Copy out the text on the Curiosity rover and Mars word for word, in full.

START PASSAGE

Moon and Mars 
The Curiosity rover has been scooting around one of the garden spots of ancient Mars — a lakebed where conditions were favorable for life. And while the lake's water probably vanished billions of years ago, if anything ever lived there, clues could be lurking below the surface.
The rover landed in Gale Crater. Its instruments found that much of the crater floor is coated with clay, which forms in a watery environment. What’s more, the water wasn’t too salty or too acidic — it would have been just right for microscopic life like that on Earth.
But Mars’s gravity wasn’t strong enough to hold on to the planet’s atmosphere, so much of it wafted off into space. And without a thick atmosphere, there was no way for liquid water to exist on the surface. Some of the water combined with other compounds to form clays and other types of rocks. Some formed the planet’s polar ice caps. And some may have filled underground reservoirs — some of which could still be around.
There’s no evidence of life itself at Gale Crater or anywhere else on Mars — at least so far. But Curiosity is continuing to explore its Martian garden spot for hints of life in the planet’s watery past.
And Mars is in great view tonight. It rises above the Moon in late evening, and sticks close to the Moon as they climb across the south in the wee hours of the morning. It looks like a brilliant orange star.
We’ll talk about the Moon and another bright companion tomorrow.

END PASSAGE
START STORED DATA

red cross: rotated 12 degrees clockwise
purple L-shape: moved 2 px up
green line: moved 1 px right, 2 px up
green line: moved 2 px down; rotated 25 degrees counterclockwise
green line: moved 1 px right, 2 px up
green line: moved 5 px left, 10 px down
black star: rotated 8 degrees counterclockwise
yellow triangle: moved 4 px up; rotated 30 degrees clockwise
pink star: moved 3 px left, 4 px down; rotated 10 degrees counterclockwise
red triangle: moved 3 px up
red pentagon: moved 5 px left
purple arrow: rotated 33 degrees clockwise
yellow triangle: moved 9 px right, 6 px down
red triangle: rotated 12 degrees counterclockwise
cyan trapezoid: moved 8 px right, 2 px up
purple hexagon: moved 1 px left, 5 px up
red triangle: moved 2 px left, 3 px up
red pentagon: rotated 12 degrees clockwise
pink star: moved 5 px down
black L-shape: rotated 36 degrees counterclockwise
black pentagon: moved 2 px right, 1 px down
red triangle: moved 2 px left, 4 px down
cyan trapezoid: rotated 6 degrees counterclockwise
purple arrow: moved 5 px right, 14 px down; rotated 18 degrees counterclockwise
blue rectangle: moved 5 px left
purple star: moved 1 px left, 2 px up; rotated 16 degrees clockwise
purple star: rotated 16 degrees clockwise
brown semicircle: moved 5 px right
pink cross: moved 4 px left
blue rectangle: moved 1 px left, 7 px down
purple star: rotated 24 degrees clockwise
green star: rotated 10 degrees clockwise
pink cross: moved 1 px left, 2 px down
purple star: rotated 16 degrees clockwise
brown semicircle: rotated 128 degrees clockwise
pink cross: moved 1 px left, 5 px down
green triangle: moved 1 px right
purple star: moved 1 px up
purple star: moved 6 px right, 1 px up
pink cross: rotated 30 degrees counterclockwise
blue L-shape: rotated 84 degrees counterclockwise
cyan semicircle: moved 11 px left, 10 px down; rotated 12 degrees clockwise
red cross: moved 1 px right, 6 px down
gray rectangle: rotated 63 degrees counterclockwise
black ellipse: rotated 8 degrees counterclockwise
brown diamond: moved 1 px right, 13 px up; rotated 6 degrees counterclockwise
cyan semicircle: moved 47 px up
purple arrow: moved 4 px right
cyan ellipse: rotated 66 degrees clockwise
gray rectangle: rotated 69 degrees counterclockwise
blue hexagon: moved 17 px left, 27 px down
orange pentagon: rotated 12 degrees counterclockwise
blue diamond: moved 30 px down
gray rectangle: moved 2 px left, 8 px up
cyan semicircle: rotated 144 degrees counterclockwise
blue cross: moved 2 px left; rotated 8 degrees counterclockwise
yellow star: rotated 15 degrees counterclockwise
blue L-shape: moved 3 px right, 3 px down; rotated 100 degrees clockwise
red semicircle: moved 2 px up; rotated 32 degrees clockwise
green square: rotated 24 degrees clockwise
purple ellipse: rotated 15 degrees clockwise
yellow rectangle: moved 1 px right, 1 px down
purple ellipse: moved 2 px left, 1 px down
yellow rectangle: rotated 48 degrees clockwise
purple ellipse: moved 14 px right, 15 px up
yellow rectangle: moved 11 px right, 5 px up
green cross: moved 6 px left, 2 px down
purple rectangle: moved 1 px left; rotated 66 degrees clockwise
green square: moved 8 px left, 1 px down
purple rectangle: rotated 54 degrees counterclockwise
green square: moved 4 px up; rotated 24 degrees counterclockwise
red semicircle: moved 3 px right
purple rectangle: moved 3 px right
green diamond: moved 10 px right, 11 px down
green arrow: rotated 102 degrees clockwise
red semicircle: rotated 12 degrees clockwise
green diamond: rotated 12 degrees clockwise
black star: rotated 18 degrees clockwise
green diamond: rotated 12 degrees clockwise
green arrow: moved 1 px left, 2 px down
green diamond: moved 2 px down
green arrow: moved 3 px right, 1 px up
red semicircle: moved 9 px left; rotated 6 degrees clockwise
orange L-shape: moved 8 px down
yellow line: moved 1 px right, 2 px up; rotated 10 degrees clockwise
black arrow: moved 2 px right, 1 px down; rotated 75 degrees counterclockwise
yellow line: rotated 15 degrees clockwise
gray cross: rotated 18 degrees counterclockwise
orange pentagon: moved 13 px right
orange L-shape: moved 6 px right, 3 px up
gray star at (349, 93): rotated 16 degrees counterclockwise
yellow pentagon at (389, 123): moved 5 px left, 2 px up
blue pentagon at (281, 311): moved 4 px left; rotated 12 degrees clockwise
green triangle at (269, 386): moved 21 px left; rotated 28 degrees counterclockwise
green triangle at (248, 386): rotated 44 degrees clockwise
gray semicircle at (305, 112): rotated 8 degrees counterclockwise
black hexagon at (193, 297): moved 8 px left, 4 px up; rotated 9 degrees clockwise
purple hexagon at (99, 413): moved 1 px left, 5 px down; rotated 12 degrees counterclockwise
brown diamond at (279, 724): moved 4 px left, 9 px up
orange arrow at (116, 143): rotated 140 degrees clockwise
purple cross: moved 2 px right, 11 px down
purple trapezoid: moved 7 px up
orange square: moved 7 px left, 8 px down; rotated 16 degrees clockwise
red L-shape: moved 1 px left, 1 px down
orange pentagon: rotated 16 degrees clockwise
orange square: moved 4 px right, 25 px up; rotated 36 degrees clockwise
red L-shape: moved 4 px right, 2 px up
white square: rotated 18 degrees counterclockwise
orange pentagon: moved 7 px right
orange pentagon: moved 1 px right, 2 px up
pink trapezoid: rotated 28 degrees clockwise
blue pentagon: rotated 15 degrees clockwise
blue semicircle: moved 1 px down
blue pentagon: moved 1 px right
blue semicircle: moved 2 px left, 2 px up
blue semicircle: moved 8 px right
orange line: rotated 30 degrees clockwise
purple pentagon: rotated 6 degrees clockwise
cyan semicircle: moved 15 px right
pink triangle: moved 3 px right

END STORED DATA

--- SOLUTION FOR THIS EXERCISE ---
Moon and Mars 
The Curiosity rover has been scooting around one of the garden spots of ancient Mars — a lakebed where conditions were favorable for life. And while the lake's water probably vanished billions of years ago, if anything ever lived there, clues could be lurking below the surface.
The rover landed in Gale Crater. Its instruments found that much of the crater floor is coated with clay, which forms in a watery environment. What’s more, the water wasn’t too salty or too acidic — it would have been just right for microscopic life like that on Earth.
But Mars’s gravity wasn’t strong enough to hold on to the planet’s atmosphere, so much of it wafted off into space. And without a thick atmosphere, there was no way for liquid water to exist on the surface. Some of the water combined with other compounds to form clays and other types of rocks. Some formed the planet’s polar ice caps. And some may have filled underground reservoirs — some of which could still be around.
There’s no evidence of life itself at Gale Crater or anywhere else on Mars — at least so far. But Curiosity is continuing to explore its Martian garden spot for hints of life in the planet’s watery past.
And Mars is in great view tonight. It rises above the Moon in late evening, and sticks close to the Moon as they climb across the south in the wee hours of the morning. It looks like a brilliant orange star.
We’ll talk about the Moon and another bright companion tomorrow.